Inspiration to Pursue Tae Kwon Do

matt.m

Senior Master
What was your inspiration to begin Tae Kwon Do? For me it began as a cross train for hapkido. Then it became more important to me as a physical therapy aid. Tae Kwon Do to me is/has many faces. It is a great and complex art full of beauty and grace. However, it is a learning curve, you don't begin to understand it, at least I have found the normal student does not until Green belt at least.
 
What was your inspiration to begin Tae Kwon Do? For me it began as a cross train for hapkido. Then it became more important to me as a physical therapy aid. Tae Kwon Do to me is/has many faces. It is a great and complex art full of beauty and grace. However, it is a learning curve, you don't begin to understand it, at least I have found the normal student does not until Green belt at least.

I started in Taekwondo at 14 for a lot of reasons. I was one of the kids who got picked on in jr high, so I thought I'd take it in high school. (Little did I know that kids change in high school & I didn't need it once:) ). I really benefitted from the stretching & physical aspects of TKD, but the belief in me that my instructor had made ALL the difference in the world. I am a living example of what encouragement & teaching someone to not quit (indomitable spirit) is all about. I wouldn't have believed college & grad school were possible if it weren't for the life lessons I learned in the dojang.

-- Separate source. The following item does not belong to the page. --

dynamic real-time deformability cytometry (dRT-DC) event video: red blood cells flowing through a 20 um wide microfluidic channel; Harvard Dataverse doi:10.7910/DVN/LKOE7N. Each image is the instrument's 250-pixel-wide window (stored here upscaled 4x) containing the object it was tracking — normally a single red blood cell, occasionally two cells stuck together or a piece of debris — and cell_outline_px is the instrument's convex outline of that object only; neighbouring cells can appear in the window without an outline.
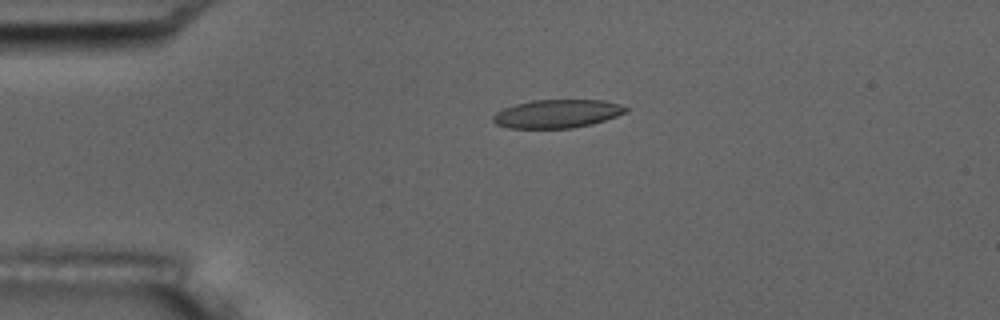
{"species": "common noctule bat (a hibernating species)", "species_latin": "Nyctalus noctula", "temperature_condition": "room temperature", "stored_images_in_passage": 5, "camera_frame_rate_fps": 3000, "um_per_image_px": 0.085, "animal": {"sex": "male", "body_mass_g": 17.5, "forearm_length_mm": 52.3}, "frame": {"image": 1, "passage_image": 3, "time_ms": 2.667, "image_size_px": [1000, 320], "cell_outline_px": [[628, 108], [624, 112], [616, 116], [592, 124], [572, 128], [508, 128], [496, 124], [492, 120], [492, 116], [496, 112], [504, 108], [516, 104], [532, 100], [604, 100], [620, 104]], "centroid_in_image_um": [47.33, 9.67], "position_along_channel_um": 37.7, "area_um2": 21.85}}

When I was a yellow belt, I figured a jump spinning reverse crescent kick was the height of TKD training. Now, I rather spend an hour working on a form or 2. My inspiration used to be my next belt. Now its passing on the art to my students.
 
MIne was not inspiration but more of admoration: When I moved to California I was looking for a hard core Karate school and what I found was water down soft stuff, until I wonder into Master Kim dojaang this little guy was kicking so fast and hard and throwing all these people around. I stay and watched and after class he walked up and said you here to train and I said I was watching and he said you here to train and I thought does he not understand I was watching and then he said please get up and he waived at me to come on his floor and he throw a roundhouse and stopped it right against my chest and said you here to train and that started a wonderful relationship for many years.

Man I really miss the old days.
Terry
 
In all honesty, when I first walked in the door of the dojang, it was unwillingly; I was there because the guy I was dating dragged me in - on the order of "try it, and if you don't like it, we'll do something else" - by the end of the first class, though, I was hooked. I'm still not sure why, I just know that something in that class fit for me, and I've been doing TKD ever since that day - February 2, 1987.
 
Well, I started in TSD. I wanted to learn self defense for a job I had at the time. I looked at a couple of dojangs, but my TSD dojang just "felt right." I didn't know anything about "styles" and such, but I soon learned that it was actually a mixure of styles (jujitsu, a little Hapkido, and thai boxing on top of TSD). So it was a perfect fit for what I wanted learn MA for.